What is expected: Copy out, word for word, the part of the records that begins with the line containing "Reply with <instances>...</instances>." and ends with the line containing "171L168 173V175L171 177L172", including both of those lines. Leave the pictures out of your copy.

Records supplied:
· · · · ·
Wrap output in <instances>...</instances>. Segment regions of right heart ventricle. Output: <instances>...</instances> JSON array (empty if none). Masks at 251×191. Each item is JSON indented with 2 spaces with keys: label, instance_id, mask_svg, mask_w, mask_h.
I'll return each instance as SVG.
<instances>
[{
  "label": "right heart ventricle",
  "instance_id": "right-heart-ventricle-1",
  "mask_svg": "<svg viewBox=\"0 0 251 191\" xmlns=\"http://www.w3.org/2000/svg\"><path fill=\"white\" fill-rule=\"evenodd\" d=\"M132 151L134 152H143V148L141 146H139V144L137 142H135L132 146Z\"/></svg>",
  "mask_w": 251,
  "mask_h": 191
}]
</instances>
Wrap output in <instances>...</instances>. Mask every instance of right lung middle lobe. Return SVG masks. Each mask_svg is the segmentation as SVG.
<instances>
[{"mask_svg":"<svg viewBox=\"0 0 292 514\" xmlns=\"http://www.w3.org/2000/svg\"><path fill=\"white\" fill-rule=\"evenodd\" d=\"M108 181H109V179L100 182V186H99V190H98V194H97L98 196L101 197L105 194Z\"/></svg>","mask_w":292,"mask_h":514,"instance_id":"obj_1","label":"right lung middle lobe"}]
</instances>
· · · · ·
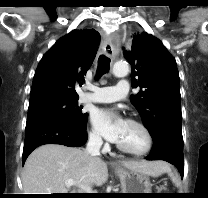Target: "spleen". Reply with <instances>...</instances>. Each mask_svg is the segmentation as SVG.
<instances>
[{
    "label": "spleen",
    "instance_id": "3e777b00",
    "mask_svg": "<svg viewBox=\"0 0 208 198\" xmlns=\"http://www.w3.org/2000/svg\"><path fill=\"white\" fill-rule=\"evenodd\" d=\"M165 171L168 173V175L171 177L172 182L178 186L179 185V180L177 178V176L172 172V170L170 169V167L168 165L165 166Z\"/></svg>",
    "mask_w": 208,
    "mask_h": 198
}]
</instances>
· · · · ·
Written answer:
Target: "spleen". Reply with <instances>...</instances>. Each mask_svg is the segmentation as SVG.
<instances>
[{
    "label": "spleen",
    "instance_id": "3e777b00",
    "mask_svg": "<svg viewBox=\"0 0 208 198\" xmlns=\"http://www.w3.org/2000/svg\"><path fill=\"white\" fill-rule=\"evenodd\" d=\"M165 171L168 173V175L171 177L172 182L178 186L179 185V180L177 178V176L172 172V170L170 169V167L168 165L165 166Z\"/></svg>",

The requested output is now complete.